The problem
The packages with which you are trying to do manage to execute the code in multiple threads doing SIMD (Single Instruction, Multiple Data). That's why they're appropriate when you're going to use the same function in each part of a data structure.
A typical example of use: pass the same function to each element of the list x and present the result as a list with the same length as x. Using %dopar%
the function is passed through more than one element at the same time and (in some cases) the execution time is reduced.
The important thing is that they are different data (eg each column of a data.frame) and the same function.
In your case what you are looking for is the opposite, same data, two different functions.
I do not think you're going to have the results you're looking for with the packages you're using, because they're for something else.
In your case, what interests you is doing MISD
Possible solutions
Note: parallel execution has the potential to shorten the execution time, but this is not always the case. When running in parallel we have an overhead: you have to open the threads and then gather the result. If the functions you are running do not take long, overhead losses may be higher than the parallelism gain. In that case, it's not worth parallelizing.
Apply each function in parallel
One possible solution is to not use colMeans
and rowMeans
and do a parallel iterator. If you are using Mac or Linux it is very easy with the function family mc*apply
. If you use Windows with foreach
you could do something like this:
foo <- data.frame(V1=rnorm(1000),V2=rnorm(1000),V3=rnorm(1000))
library(foreach)
library(doParallel)
# Registro un cluster con dos hilos.
registerDoParallel(makeCluster(2))
foreach(col = seq_along(foo)) %dopar% mean(foo[,col])

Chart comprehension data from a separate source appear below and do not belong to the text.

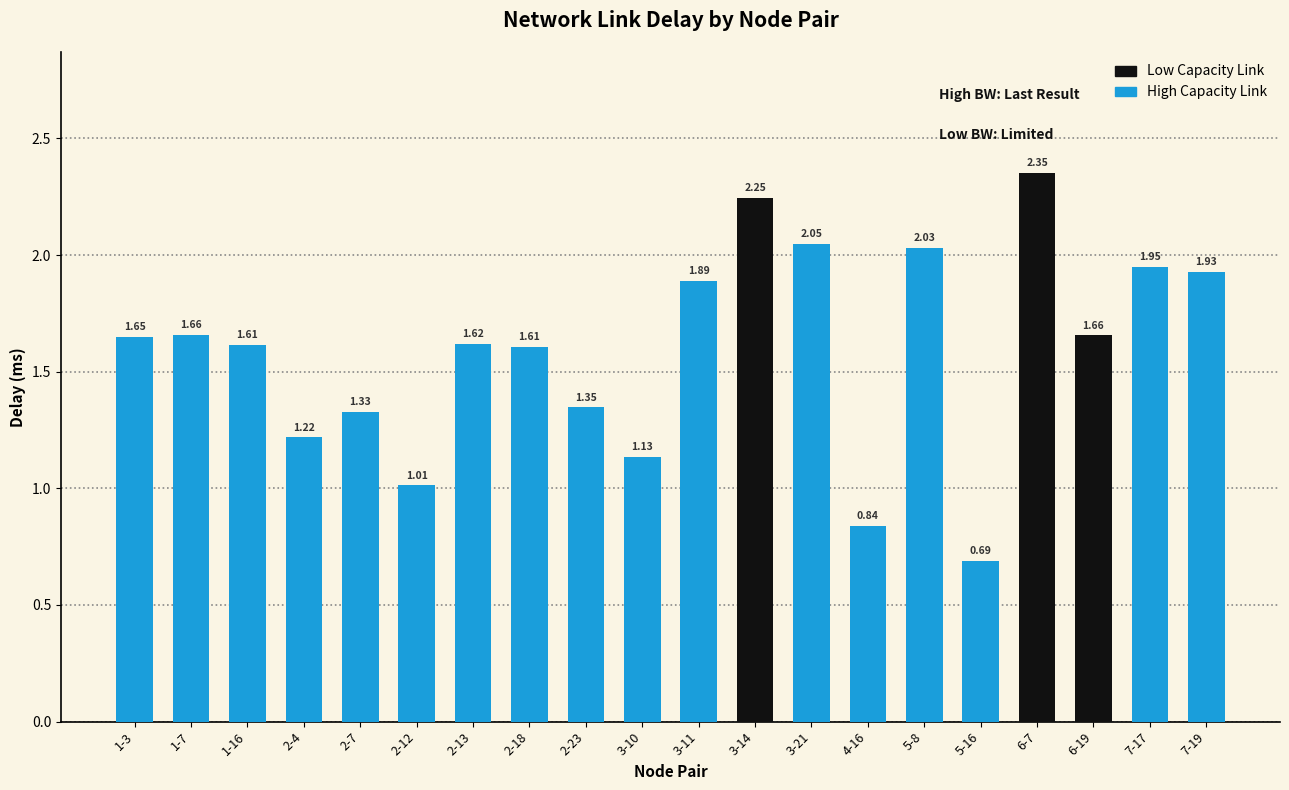

What is the sum of all values?

31.8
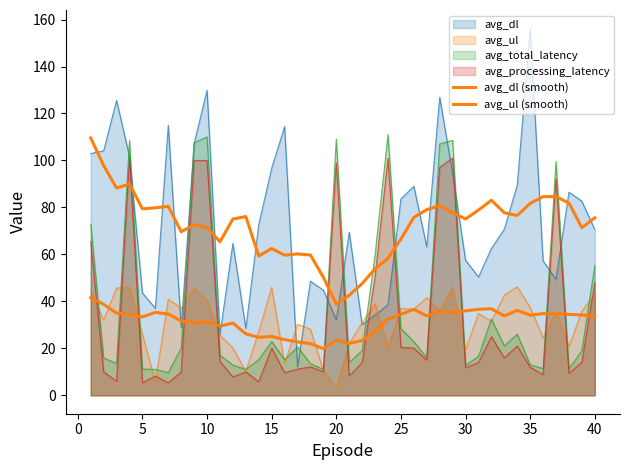

How many series are shown in this chart?

6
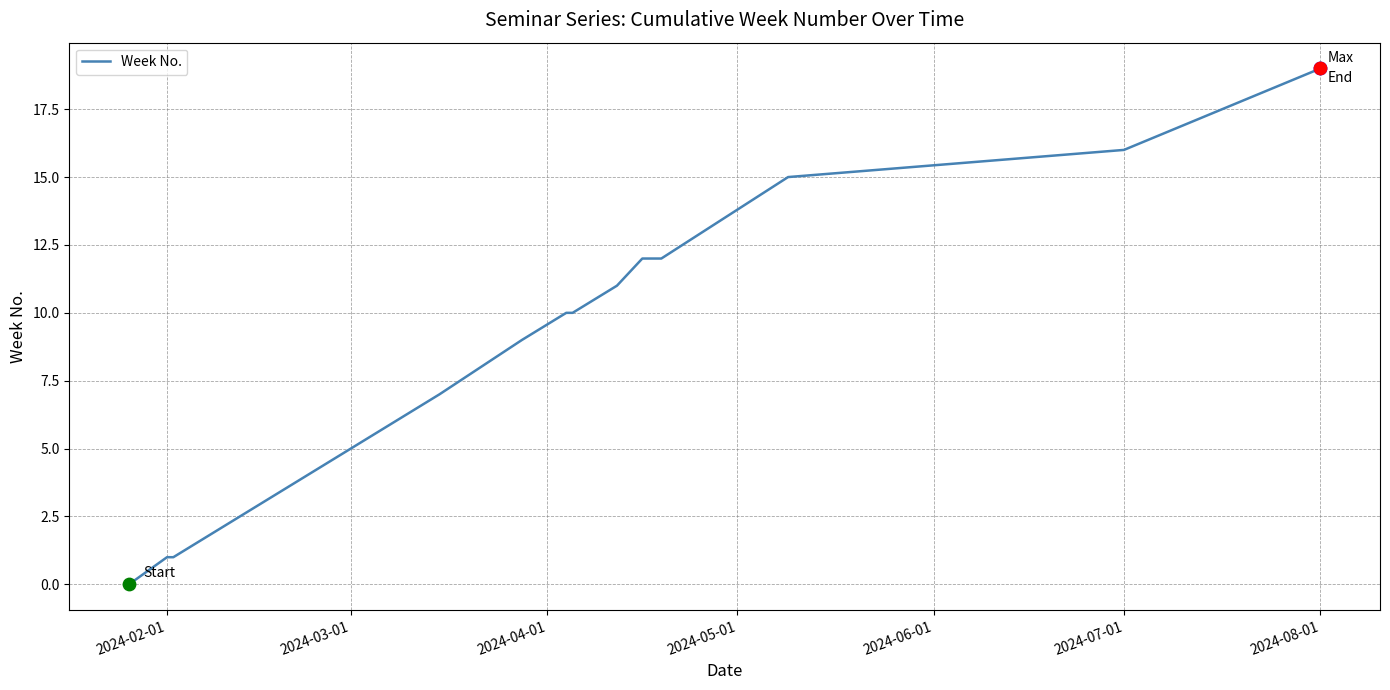

What is the greatest value displayed?

19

Here you would be running the function mean()
on each column in two threads. In this particular case, with three columns and knowing that colMeans
is optimized and mean()
no, surely the result will be slower.
You would still not be able to run the means of columns and rows at the same time, but if instead of mean()
you are working with a function with a long runtime you could use this strategy to speed up processing.
Explore the package future
There is a package called future
and introduces some new concepts in R, including futures. In this way it breaks the linearity in the execution of the code and allows to exploit the parallelism in cases other than parallel
, which is the library that is at the base of the SIMD approach in R.
This function produces a list with two vectors, one of colSums()
and another one of rowSums()
. When using the future({}) %plan% multiprocess
scheme and then value()
each function should be executed on a separate thread.
library(future)
media_columnas_filas <- function(x) {
columnas <- future({colMeans(x)}) %plan% multiprocess
filas <- future({rowMeans(x)}) %plan% multiprocess
list(filas_final = value(columnas),
columnas_final = value(filas))
}
In the tests I did, it runs a bit slower than with
list (columnas = colMeans(x),
filas = rowMeans(x))
But you could try other (larger) data, other hardware or other functions. In fact, in some tests with more nested functions, it runs a bit faster than the synchronous version.